Page extract
╭──

Under Paris lies a vast network of limestone quarries, some dating back to Roman times. The limestone was used to build much of the city, including famous buildings like Notre-Dame. By the 1700s, these quarries were causing structural problems on the surface because streets and buildings were collapsing due to the hollow ground beneath them. The city decided to solve two problems at once. By moving dead bodies into the abandoned limestone quarries, Paris would have a place to put their dead and use their bodies to support the city.  Starting in 1785, workers began digging up bones from cemeteries and moving them into the tunnels. The transfers continued for decades, and by the end, over six million Parisians had been moved underground. Louis-Étienne Héricart de Thury, a mine inspector, later arranged many of these bones into beautiful patterns. Skulls were stacked like bricks and femurs laid in symmetrical designs. It was meant to be respectful and be art. However, it also became something else. Paris was becoming a major tourist city, and the catacombs offered something totally different than the Eiffel Tower or art museums. The Paris Catacombs became a tourist attraction mainly because of their unique history, creepy atmosphere and the number of bones underground. Writers, artists and travelers started telling scary stories about the catacombs. That made even more people want to see them for themselves.

It’s one thing to walk among the dead. It’s another to feel them walking with you. Visitors to the public ossuary, a 1.5 km stretch of the 300 km labyrinth, often report unexplained experiences. Visitors to the Paris catacombs regularly report seeing ghosts, hearing disembodied voices coming from the walls, witnessing strange orbs and lights and being touched, only to find no one when they turn around. Yes, some could say this is just paranoia and it’s purely people’s imagination getting the best of them, but one particularly haunting story speaks of a man named Philippe, an amateur explorer who ventured into the off limits sections and was later found dead, disoriented and starved. The footage from his camera, recovered years later, is said to show him descending deeper into the dark, growing increasingly panicked before the footage abruptly ends. His final recorded words were, “They’re watching me.”

But the dead aren’t the only ones wandering the tunnels. Only a small part of the catacombs is open to the public, the rest is hidden and off-limits. But that doesn’t stop some people from sneaking in. They’re called cataphiles, urban explorers who know how to get inside using secret entrances in sewers, metro stations or even basements. They use maps and flashlights and have turned the tunnels into a secret society of sorts. They find hidden chambers, paint murals, host secret concerts and even hold dinner parties in the catacombs. One of the most famous discoveries came in 2004, when police stumbled upon an underground cinema with projection equipment, a stocked bar, a functioning power grid beneath the Palais de Chaillot and a note that read, “Do not try to find us.” However, even cataphiles tell stories of strange chanting in the dark, pentagrams drawn in bone dust and chambers where the air turns ice cold for no reason.

The Paris Catacombs are one of the most mysterious and spooky places in the world. They were made to solve a real problem, but over time they’ve become something much darker. If you ever visit, stay on the marked path. Otherwise, you might not make it back out.

╰──

Data rows
╭──

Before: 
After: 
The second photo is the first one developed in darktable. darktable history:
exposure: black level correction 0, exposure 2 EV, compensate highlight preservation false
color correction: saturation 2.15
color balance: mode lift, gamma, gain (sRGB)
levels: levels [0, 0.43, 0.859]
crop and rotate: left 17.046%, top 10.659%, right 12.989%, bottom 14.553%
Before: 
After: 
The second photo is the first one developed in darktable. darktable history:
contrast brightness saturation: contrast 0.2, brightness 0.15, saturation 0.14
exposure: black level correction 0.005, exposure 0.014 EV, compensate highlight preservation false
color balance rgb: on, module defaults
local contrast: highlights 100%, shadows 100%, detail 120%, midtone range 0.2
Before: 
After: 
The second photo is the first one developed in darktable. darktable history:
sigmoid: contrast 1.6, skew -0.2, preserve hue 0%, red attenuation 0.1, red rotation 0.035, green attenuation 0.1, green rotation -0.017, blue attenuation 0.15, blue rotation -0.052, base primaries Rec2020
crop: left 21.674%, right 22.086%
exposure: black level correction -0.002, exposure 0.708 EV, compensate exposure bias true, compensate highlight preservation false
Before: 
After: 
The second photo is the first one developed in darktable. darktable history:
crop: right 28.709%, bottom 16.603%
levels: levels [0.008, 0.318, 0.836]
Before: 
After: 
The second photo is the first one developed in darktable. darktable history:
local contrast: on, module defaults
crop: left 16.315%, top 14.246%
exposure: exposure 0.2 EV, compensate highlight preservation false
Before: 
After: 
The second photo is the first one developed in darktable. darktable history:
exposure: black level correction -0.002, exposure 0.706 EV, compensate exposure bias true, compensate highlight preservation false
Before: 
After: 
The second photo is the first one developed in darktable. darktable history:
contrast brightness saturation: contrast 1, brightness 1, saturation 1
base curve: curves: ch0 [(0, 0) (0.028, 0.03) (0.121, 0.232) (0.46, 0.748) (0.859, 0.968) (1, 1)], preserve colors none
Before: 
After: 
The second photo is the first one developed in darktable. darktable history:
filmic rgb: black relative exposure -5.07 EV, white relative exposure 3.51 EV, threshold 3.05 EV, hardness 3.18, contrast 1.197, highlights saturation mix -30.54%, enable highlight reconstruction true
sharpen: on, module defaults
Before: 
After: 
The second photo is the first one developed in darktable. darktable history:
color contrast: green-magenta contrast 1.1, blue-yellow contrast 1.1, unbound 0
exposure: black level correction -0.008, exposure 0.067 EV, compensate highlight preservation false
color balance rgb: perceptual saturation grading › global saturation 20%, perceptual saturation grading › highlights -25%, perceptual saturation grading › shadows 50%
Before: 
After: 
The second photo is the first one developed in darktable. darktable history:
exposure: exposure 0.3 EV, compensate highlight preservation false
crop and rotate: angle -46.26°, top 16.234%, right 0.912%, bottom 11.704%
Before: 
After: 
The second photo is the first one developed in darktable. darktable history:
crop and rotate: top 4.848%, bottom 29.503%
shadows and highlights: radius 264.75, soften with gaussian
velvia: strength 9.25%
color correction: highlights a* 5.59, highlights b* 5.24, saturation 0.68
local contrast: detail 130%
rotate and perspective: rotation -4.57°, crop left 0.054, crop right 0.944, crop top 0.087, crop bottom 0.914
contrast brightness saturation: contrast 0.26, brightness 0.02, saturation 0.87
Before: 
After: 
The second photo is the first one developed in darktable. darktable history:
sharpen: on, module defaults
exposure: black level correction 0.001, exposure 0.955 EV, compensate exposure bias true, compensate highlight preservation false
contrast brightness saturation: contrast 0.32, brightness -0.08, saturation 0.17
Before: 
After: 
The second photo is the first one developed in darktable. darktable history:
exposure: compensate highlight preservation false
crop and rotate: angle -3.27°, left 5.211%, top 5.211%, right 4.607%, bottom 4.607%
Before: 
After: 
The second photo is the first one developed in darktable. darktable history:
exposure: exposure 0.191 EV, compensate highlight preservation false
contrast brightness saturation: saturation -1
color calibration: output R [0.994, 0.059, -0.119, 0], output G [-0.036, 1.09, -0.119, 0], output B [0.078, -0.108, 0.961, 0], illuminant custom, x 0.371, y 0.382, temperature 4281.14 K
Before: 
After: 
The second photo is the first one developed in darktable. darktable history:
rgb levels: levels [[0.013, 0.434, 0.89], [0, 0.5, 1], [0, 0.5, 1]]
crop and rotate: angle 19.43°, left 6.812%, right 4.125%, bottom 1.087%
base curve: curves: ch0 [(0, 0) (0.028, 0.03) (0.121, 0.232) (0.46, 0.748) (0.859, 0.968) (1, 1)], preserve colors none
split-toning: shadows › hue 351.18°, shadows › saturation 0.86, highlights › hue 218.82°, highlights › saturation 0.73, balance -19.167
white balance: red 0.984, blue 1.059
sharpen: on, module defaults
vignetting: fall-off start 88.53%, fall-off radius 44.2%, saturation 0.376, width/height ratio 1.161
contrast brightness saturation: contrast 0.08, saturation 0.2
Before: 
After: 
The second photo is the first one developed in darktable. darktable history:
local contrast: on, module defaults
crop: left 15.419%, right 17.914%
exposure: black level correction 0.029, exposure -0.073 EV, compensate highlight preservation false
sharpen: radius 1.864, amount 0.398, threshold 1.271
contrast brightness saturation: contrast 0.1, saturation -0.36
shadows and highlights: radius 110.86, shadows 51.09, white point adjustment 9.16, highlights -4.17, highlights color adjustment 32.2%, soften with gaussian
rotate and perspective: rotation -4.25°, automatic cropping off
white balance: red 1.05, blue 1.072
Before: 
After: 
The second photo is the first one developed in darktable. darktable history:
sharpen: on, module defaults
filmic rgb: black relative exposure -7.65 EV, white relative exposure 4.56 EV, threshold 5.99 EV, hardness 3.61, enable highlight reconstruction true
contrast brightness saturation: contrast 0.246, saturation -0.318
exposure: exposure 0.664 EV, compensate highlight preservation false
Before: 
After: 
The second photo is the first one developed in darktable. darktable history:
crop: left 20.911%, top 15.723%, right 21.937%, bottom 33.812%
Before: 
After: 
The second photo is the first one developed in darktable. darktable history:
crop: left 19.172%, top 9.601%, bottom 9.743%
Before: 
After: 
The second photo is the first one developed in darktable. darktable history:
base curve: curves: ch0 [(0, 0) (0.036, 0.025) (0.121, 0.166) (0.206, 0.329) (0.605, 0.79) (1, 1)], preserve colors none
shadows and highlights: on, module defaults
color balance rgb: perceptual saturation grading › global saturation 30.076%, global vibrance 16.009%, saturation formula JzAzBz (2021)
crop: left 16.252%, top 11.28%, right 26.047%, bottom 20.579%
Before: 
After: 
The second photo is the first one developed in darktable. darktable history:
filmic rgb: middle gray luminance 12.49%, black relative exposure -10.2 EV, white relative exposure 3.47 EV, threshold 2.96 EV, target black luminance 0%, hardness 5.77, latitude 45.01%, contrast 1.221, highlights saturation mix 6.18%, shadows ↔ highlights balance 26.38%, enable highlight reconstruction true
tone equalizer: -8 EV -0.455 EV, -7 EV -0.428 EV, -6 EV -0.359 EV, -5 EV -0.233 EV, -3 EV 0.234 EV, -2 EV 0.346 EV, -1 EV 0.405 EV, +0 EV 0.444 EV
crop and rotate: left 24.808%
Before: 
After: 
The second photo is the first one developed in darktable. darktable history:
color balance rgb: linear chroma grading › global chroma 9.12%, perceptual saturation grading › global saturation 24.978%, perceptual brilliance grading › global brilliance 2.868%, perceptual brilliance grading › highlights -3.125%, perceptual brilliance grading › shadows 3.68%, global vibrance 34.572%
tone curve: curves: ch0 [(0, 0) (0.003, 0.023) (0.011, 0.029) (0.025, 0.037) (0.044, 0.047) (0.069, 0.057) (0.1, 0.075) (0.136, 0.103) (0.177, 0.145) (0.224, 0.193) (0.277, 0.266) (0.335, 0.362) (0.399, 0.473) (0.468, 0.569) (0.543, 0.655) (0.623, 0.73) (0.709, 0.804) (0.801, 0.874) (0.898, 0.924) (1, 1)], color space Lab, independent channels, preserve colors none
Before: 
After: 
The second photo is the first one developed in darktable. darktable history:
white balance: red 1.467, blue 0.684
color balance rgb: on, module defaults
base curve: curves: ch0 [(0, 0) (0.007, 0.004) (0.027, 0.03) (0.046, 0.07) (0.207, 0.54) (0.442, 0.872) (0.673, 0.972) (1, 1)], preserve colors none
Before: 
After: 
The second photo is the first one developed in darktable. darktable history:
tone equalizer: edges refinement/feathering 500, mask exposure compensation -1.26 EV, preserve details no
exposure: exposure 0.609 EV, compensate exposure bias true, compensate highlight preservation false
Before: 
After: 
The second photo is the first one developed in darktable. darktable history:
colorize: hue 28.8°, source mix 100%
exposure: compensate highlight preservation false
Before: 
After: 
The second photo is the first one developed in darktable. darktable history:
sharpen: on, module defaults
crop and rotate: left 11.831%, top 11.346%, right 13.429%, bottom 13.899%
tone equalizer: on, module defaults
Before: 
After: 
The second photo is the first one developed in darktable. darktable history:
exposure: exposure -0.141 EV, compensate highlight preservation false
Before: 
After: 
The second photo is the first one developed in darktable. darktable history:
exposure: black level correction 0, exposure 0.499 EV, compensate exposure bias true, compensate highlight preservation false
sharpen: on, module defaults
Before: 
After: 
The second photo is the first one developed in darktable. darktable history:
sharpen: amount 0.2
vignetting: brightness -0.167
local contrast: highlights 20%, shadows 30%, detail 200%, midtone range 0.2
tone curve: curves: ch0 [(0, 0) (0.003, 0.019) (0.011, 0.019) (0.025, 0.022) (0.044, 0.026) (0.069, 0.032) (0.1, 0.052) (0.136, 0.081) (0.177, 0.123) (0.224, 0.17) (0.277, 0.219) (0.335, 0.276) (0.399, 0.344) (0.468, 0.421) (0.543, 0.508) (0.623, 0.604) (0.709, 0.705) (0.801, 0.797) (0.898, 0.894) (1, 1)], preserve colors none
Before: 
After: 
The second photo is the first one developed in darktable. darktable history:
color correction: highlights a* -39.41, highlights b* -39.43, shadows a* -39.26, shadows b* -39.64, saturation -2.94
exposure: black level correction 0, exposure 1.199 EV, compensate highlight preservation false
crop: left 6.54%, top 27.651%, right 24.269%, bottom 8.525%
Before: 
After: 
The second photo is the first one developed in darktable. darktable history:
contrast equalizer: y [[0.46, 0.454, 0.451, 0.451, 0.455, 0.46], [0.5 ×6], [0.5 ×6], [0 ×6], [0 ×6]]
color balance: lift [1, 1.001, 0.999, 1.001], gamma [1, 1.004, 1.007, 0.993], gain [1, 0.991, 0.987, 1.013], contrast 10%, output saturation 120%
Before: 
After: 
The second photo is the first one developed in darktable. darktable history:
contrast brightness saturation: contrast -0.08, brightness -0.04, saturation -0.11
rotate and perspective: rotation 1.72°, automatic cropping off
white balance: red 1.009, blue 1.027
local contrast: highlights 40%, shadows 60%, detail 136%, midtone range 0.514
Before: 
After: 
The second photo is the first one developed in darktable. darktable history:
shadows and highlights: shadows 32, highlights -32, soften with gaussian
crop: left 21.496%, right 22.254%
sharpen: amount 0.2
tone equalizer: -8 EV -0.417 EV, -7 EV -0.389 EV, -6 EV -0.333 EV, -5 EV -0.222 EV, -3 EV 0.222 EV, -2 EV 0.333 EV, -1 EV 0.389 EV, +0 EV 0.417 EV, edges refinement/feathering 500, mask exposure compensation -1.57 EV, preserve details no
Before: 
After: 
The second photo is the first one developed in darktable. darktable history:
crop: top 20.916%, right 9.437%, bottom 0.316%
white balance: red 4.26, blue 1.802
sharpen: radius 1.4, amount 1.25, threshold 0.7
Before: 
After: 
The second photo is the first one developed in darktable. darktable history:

╰──

To do
Print, word for word, the portion of the Paris catacombs text between "The Paris Catacombs are" and "it back out.", inclusive.

Complete response
The Paris Catacombs are one of the most mysterious and spooky places in the world. They were made to solve a real problem, but over time they’ve become something much darker. If you ever visit, stay on the marked path. Otherwise, you might not make it back out.